Assignment: Every line from the one containing "pyautogui.press('alt')" to the end of the records below must be copied exactly, and no pictures may be included.

_____

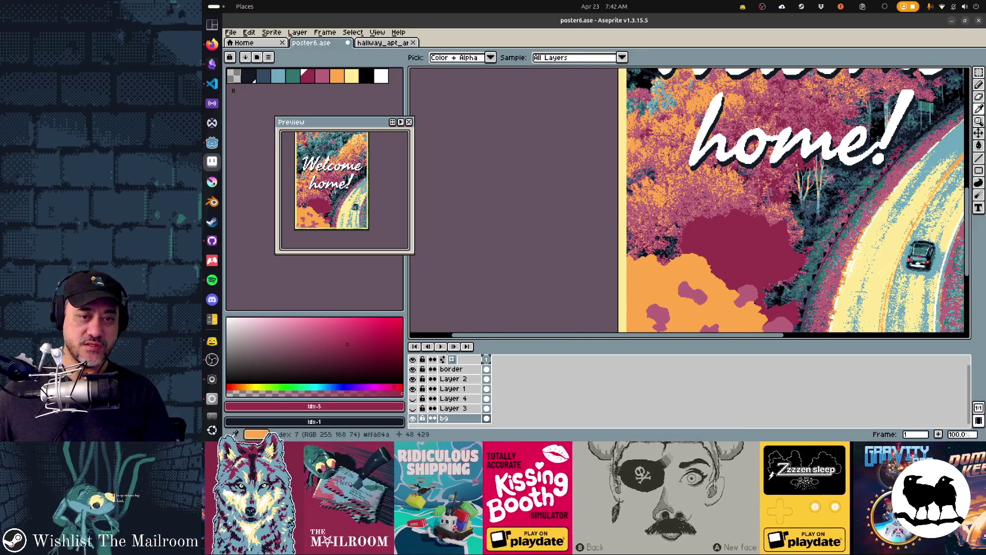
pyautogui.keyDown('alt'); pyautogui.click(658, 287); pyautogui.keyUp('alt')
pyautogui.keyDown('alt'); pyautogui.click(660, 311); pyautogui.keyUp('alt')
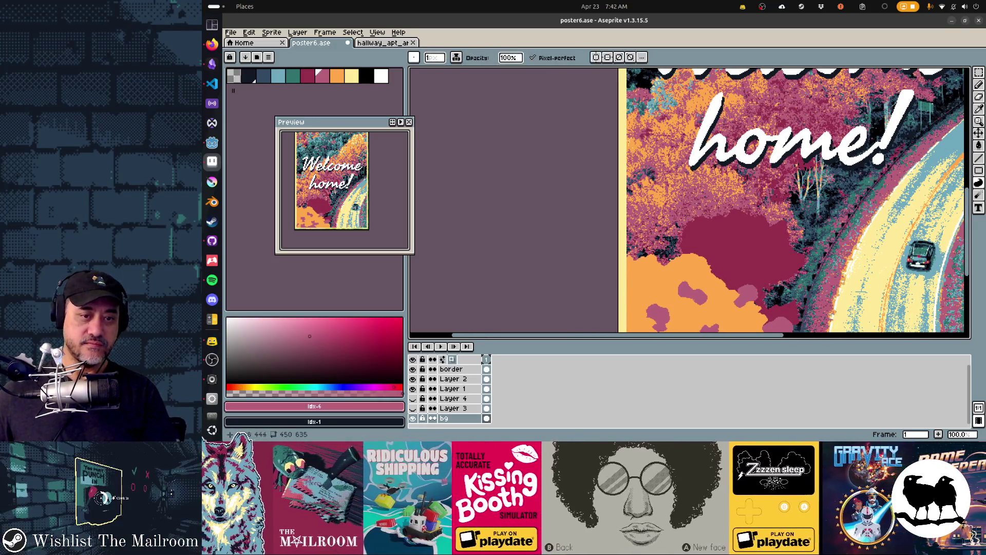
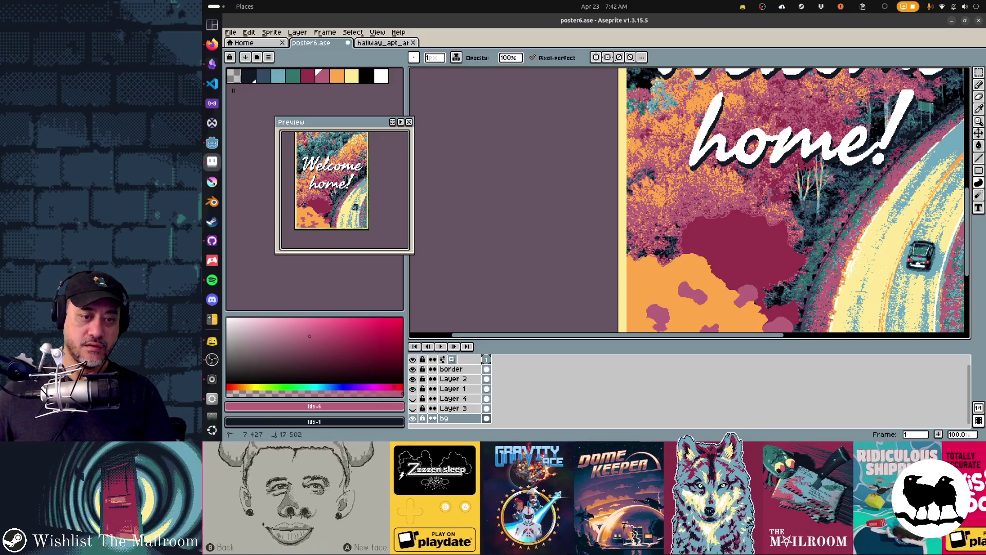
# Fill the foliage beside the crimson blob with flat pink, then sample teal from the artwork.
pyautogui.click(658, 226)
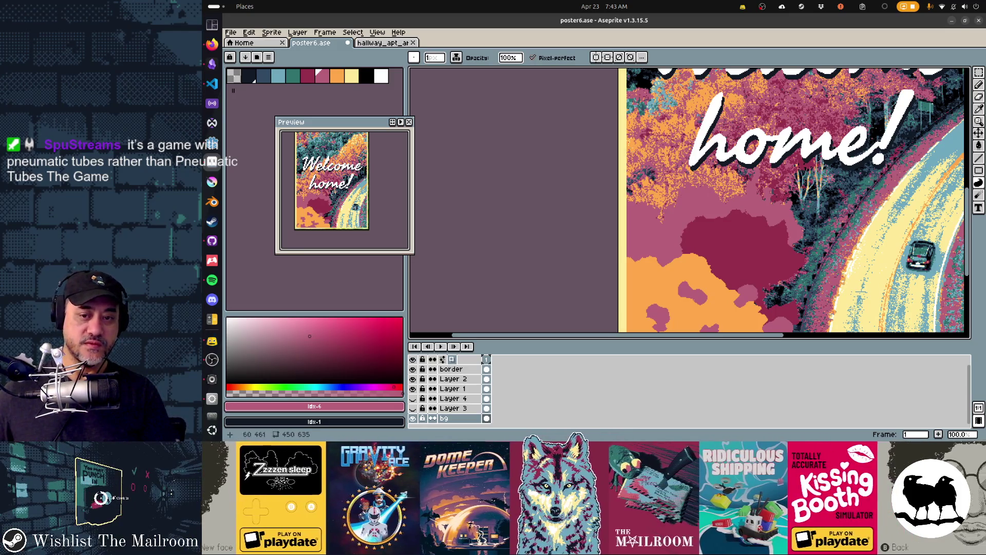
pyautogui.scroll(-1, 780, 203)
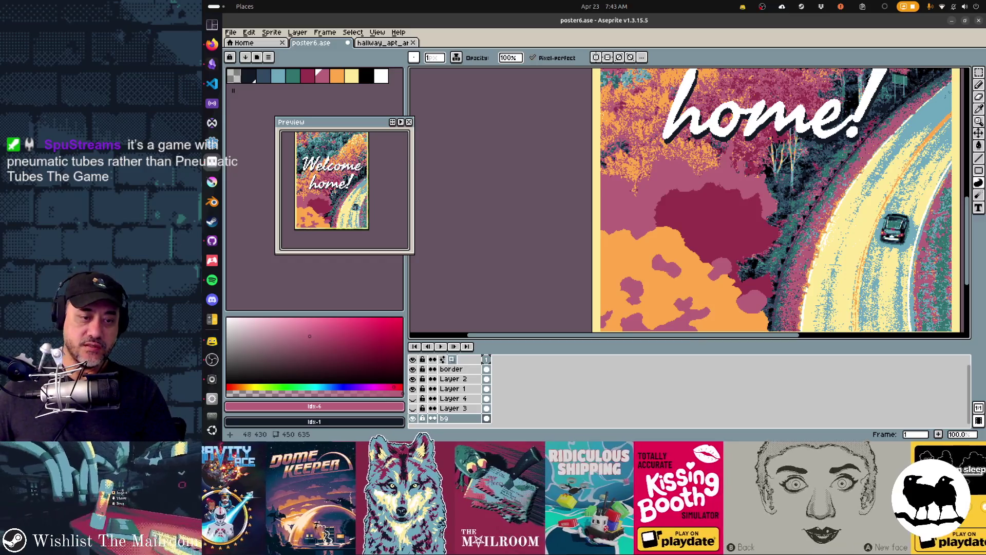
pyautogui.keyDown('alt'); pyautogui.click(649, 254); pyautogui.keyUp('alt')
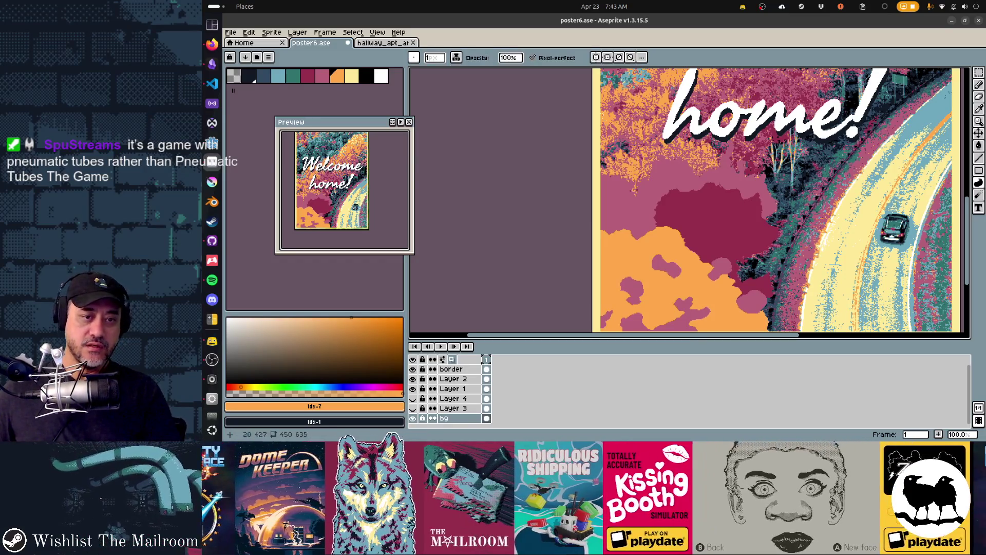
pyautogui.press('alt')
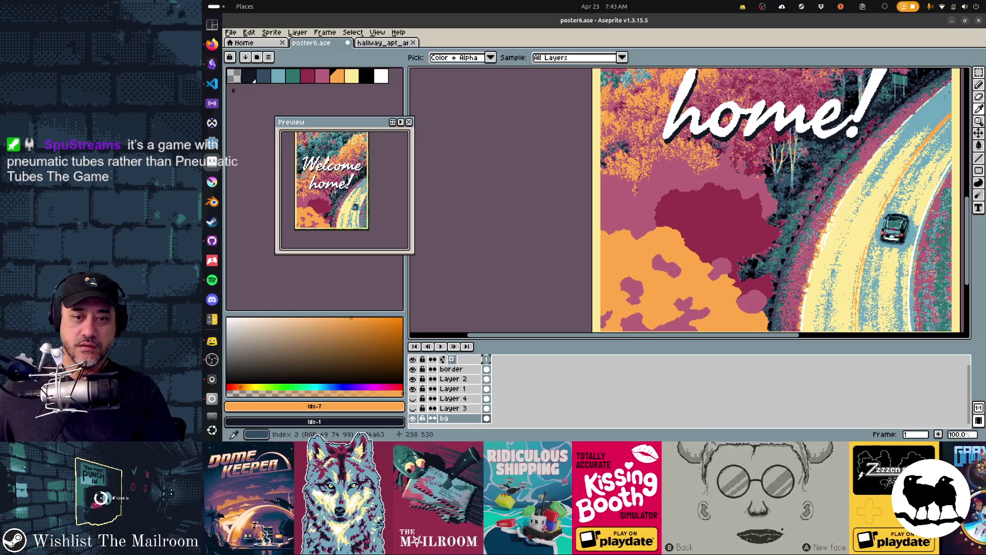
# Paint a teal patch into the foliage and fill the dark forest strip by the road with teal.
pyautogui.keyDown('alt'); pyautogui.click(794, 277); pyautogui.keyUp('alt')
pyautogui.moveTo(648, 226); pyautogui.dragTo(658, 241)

_____

Task solution:
pyautogui.press('alt')
# Paint a teal patch into the foliage and fill the dark forest strip by the road with teal.
pyautogui.keyDown('alt'); pyautogui.click(794, 277); pyautogui.keyUp('alt')
pyautogui.moveTo(648, 226); pyautogui.dragTo(658, 241)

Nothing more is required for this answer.